Mikal Cronin - Seeker (2019) Hi-Res

BAND/ARTIST: Mikal Cronin

Tracklist:

01. Shelter (3:48)
02. Show Me (4:51)
03. Feel It All (4:58)
04. Fire (4:35)
05. Sold (3:27)
06. I’ve Got Reason (3:46)
07. Caravan (2:05)
08. Guardian Well (5:17)
09. Lost a Year (5:07)
10. On the Shelf (2:59)

For his fourth solo album, the southern California rocker retreated to a cabin and wrote songs full of doubt and existential anxiety. To overcome an uncharacteristic bout of writer’s block, Mikal Cronin took the took the time-honored sequester-yourself-in-a-cabin approach and emerged with the songs on Seeker, his fourth solo album. A longtime collaborator with other Southern California acts, he enlisted members of the Ty Segall Freedom Band, and despite that group’s penchant for raucousness, out came a mild, confounding blend of twangy power pop, like reaching for half and half and guzzling skim. Cronin’s wistful vocals land on lofty themes—death, rebirth, cleansing fire—but the sound itself is a shrug, a noncommittal exploration of big ideas that never quite reaches an exclamation point, let alone a big impact.

“I feel it all,” Cronin insists on the track of the same name, and yet, over the plinks of piano keys, one might ask impatiently, “What?

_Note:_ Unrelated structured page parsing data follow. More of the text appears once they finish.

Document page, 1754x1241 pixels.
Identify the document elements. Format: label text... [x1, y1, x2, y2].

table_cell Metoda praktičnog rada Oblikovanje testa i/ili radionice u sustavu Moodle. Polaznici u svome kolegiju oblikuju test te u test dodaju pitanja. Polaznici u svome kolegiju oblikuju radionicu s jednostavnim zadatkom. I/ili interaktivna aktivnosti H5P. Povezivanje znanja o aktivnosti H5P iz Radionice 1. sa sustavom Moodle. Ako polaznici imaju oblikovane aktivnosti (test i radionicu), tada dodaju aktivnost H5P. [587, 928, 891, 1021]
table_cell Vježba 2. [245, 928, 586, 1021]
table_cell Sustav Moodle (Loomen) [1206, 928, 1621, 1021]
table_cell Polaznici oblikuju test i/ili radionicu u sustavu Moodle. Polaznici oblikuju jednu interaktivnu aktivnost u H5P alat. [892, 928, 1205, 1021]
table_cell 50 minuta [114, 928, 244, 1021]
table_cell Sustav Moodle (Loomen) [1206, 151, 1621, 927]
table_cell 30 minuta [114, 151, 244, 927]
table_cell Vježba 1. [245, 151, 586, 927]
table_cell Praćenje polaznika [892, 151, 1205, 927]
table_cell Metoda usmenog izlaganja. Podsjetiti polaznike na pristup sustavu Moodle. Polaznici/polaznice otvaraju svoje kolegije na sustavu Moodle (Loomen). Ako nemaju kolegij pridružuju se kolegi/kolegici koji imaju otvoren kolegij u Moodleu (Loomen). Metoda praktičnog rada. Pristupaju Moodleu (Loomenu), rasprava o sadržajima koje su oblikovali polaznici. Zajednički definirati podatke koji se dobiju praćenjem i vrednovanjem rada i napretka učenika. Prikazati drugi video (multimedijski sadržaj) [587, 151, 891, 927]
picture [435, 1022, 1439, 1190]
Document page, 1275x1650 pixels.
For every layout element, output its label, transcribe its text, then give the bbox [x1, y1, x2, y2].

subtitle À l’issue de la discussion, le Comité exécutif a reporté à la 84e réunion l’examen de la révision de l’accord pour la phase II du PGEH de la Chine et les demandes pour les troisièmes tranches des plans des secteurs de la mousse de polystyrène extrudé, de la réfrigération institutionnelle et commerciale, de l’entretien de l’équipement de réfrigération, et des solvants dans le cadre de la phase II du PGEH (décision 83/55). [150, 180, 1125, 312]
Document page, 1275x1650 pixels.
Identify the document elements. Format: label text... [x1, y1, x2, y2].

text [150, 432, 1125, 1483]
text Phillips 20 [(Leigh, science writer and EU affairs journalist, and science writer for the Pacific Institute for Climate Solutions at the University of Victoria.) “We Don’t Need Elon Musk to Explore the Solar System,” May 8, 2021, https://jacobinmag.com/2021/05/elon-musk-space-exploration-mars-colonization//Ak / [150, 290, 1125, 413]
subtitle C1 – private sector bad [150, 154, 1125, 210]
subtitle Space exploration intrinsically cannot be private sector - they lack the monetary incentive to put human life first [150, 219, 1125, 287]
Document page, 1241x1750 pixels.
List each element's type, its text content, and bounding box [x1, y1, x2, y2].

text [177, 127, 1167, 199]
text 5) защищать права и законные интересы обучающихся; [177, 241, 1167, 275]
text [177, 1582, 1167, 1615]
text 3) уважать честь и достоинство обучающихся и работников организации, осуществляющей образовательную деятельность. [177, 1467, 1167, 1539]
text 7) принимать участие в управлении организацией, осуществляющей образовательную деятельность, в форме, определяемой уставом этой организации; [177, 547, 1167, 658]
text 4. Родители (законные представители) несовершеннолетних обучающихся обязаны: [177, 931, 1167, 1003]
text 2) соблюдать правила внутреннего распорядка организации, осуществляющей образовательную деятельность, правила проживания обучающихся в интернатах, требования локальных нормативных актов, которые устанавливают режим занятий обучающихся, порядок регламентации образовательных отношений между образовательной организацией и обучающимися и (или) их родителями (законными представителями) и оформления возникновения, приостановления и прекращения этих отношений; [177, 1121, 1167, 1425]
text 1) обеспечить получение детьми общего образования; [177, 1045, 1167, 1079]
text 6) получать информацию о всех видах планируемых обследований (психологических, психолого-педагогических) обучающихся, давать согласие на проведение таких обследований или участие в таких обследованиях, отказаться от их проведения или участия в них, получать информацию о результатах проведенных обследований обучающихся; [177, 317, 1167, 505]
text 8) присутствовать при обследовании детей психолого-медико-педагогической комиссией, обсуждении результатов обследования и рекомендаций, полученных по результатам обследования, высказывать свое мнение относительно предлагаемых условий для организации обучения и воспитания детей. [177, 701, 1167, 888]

What do you feel?!” For an album supposedly full of introspection, Seeker remains frustratingly vague. On the song “Fire,” which (as he tells it) gave the record its direction, he sings “red embers float above the front yard.” It’s an image that ought to carry some apocalyptic menace, but his delivery suggests falling leaves instead.

Cronin’s music has always been ingratiating, but that quality works against his material here, which yearns for something deeper or darker. There are clear limits to the affability that makes some of his previous singles so winsome. “Show Me” starts by teasing some serpentine Tom Petty power chords, and Cronin has a cocksure delivery, but the simmer is cooled by a tepid chorus. The song, like many on Seeker, feels like an almost-anthem, a half-decent rock song a few jolts and surprises away from becoming a good one.

“Caravan” is another example of this “almost, not quite” feeling. The chugging distorted guitars snarl at us and a saxophone honks, raising faint hopes of some Stooges-style mayhem, but the bar-band chug stays contentedly mid-tempo. Lacking a hook, many of these songs feel unsure of what exactly they’re meant to be—a ballad a la Big Star’s “September Gurls” (particularly “Lost a Year”)? Garage rock?

On closer “On the Shelf,” he sits down with just an acoustic guitar and reconnects to some of the warmth and immediacy of his best work. He’s always had a good ear for affecting closers, and the song could be straight from the back half of Big Star’s #1. “We’ll fall in love and fuck the nonsense; it’s not for us,” he sings, charmingly. It’s the only real cri de coeur on the album, the only time he seems to stare us directly in the eyes.